--- Selected passage ---

O God of my father Abraham, etc. - This prayer is remarkable for its simplicity and energy; and it is a model too for prayer, of which it contains the essential constituents: - 1. Deep self-abasement. 2. Magnification of God's mercy. 3. Deprecation of the evil to which he was exposed. 4. Pleading the promises that God had made to him. And, 5. Taking encouragement from what God had already wrought.
Verse 10

I am not worthy of the least of all the mercies - The marginal reading is more consistent with the original: קטנתי מכל החסדים ומכל האמת katonti miccol hachasadim umiccol haemeth, I am less than all the compassions, and than all the faithfulness, which thou hast showed unto thy servant. Probably St Paul had his eye on this passage when he wrote, Unto me, who am less than the least of all saints. A man who sees himself in the light of God will ever feel that he has no good but what he has received, and that he deserves nothing of all that he has. The archangels of God cannot use a different language, and even the spirits of just men consummated in their plenitude of bliss, cannot make a higher boast.

--- Supplied data ---

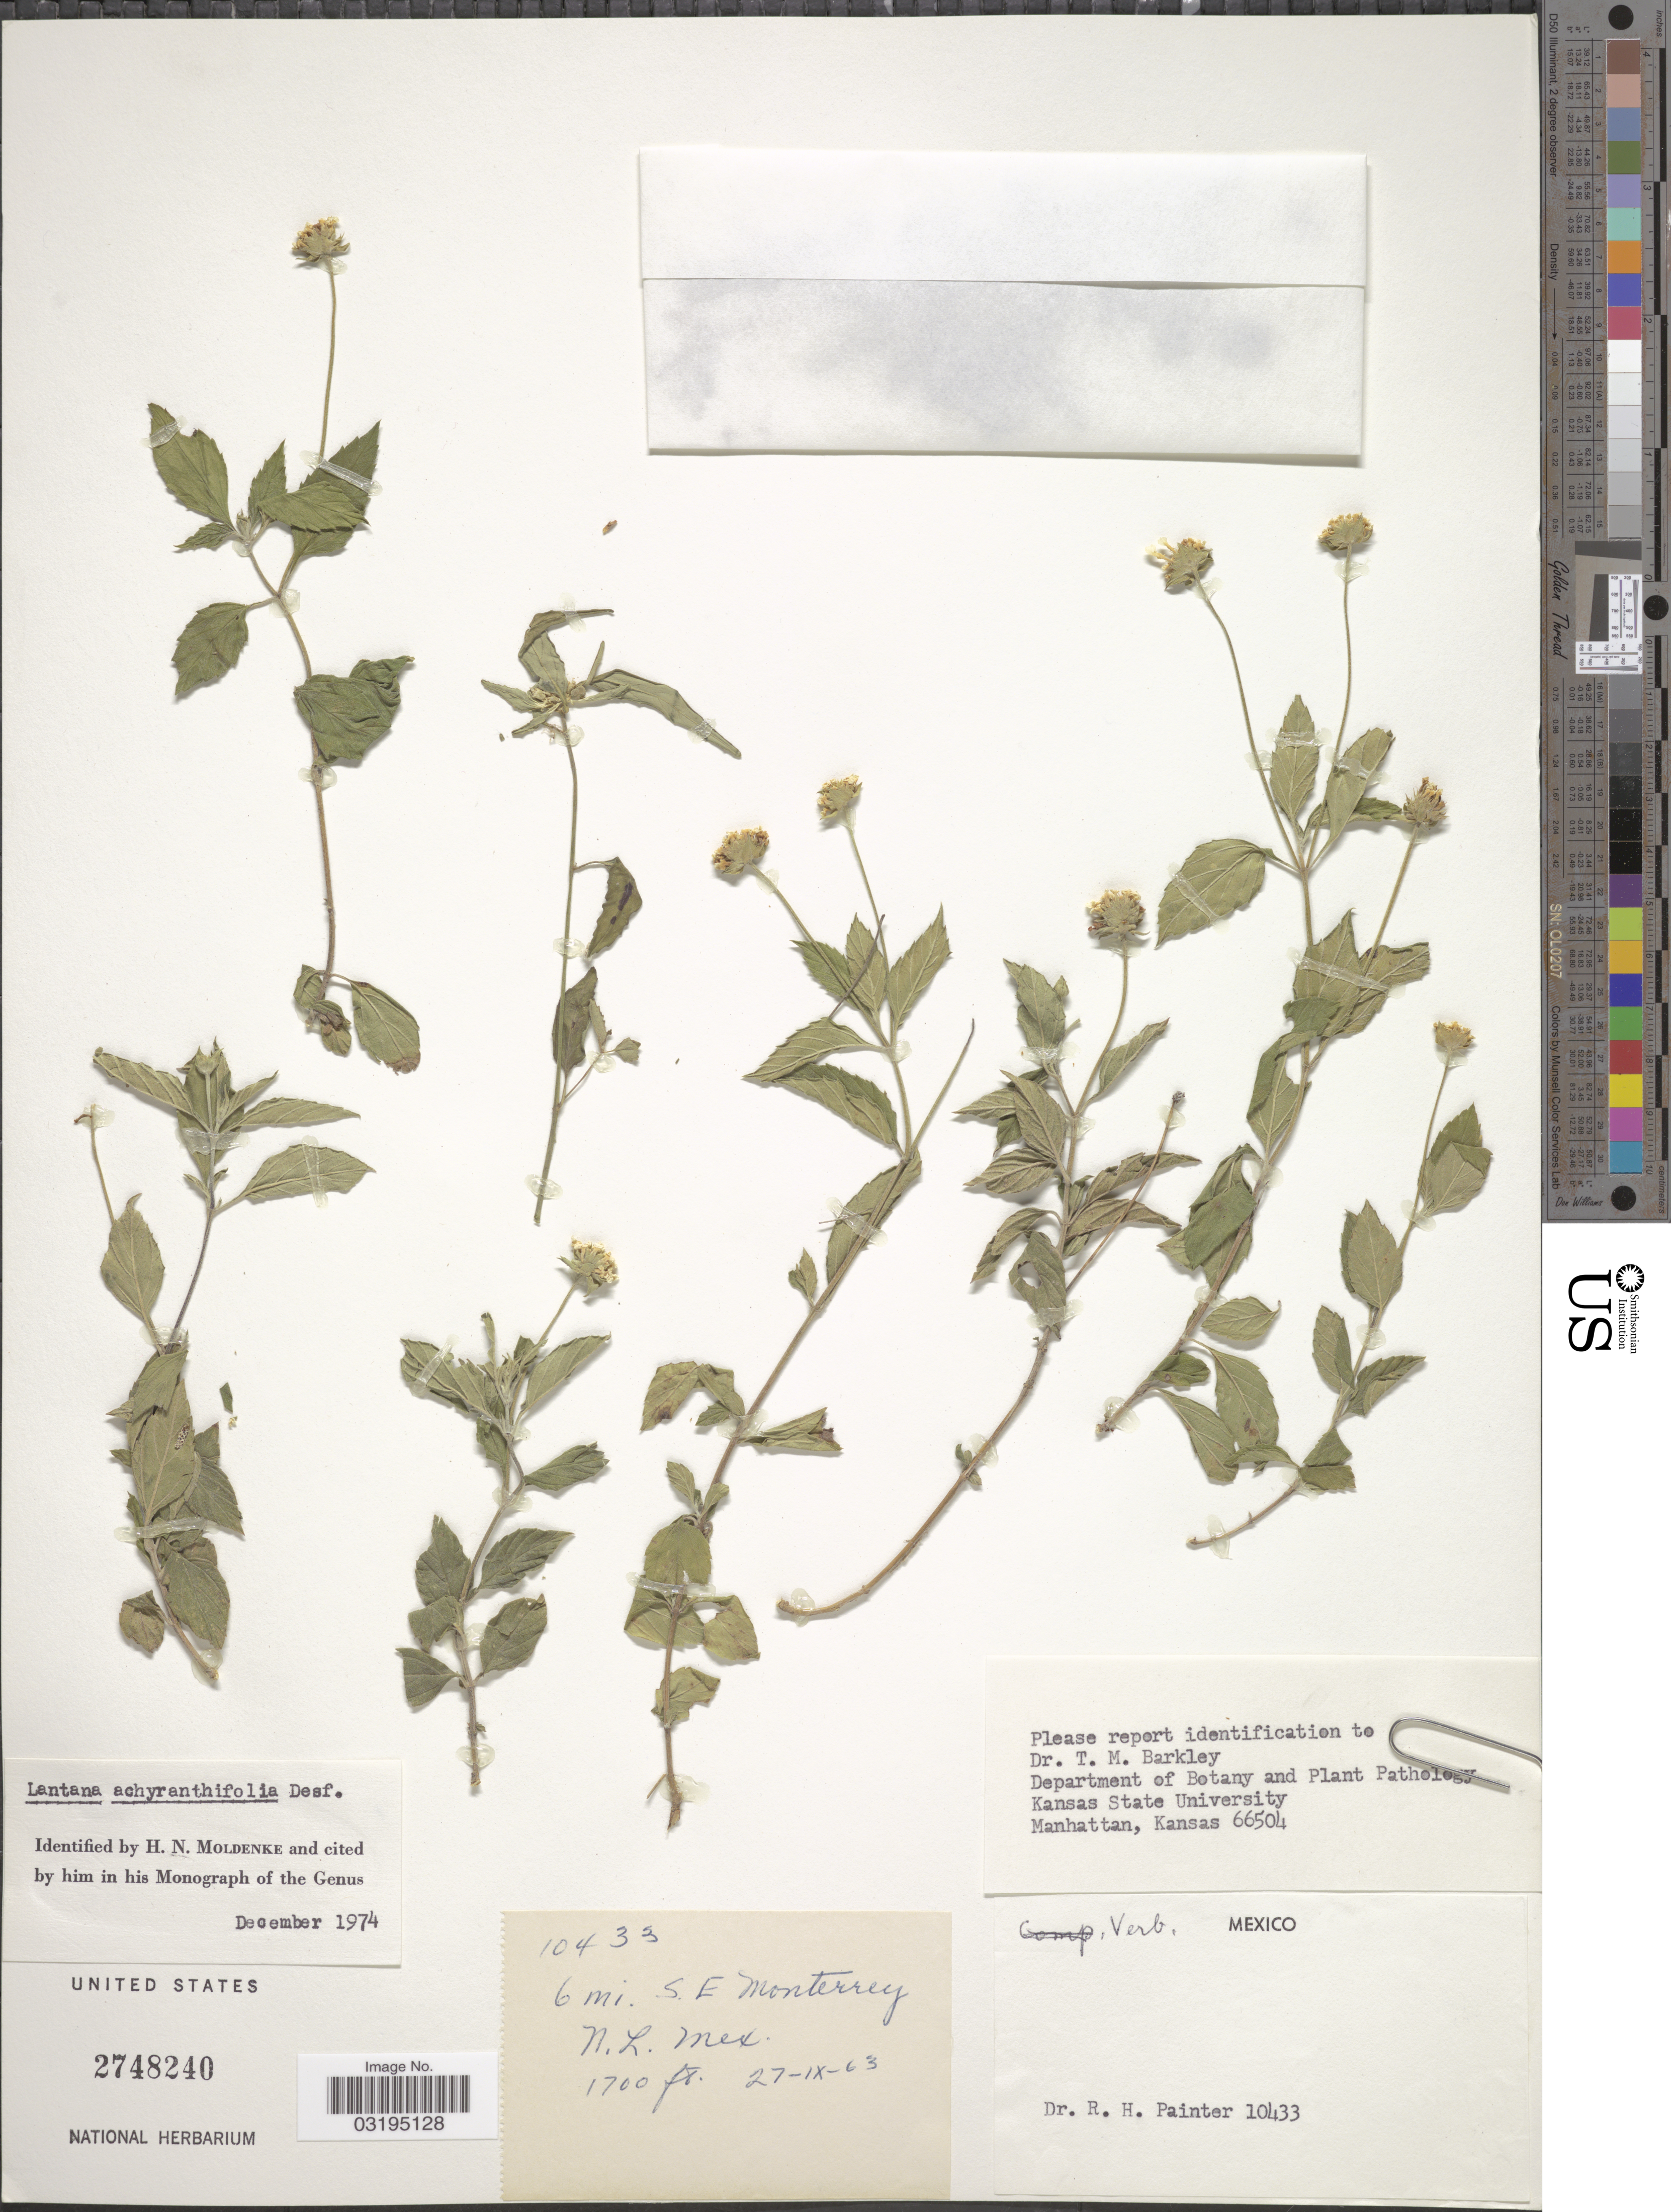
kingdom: Plantae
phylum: Tracheophyta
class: Magnoliopsida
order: Lamiales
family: Verbenaceae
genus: Lantana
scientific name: Lantana achyranthifolia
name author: Desf.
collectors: Painter, R. H.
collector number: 10433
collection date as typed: Transcribed d/m/y: 27/9/63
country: Mexico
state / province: Nuevo León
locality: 6 Mi. SE Monterrey. N.L. Mex.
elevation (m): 518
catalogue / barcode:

---

What the task asks »
Resume the commentary on the prayer, continuing right after its last sentence.

Result for this task »
For with my staff - i.e., myself alone, without any attendants, as the Chaldee has properly rendered it.
Verse 11

And the mother with the children - He must have had an awful opinion of his brother when he used this expression, which implies the utmost cruelty, proceeding in the work of slaughter to total extermination. See Hos 10:14.
Verse 12

Make thy seed as the sand - Having come to the promise by which the covenant was ratified both to Abraham and Isaac, he ceased, his faith having gained strong confirmation in a promise which he knew could not fail, and which he found was made over to him, as it had been to his father and grandfather.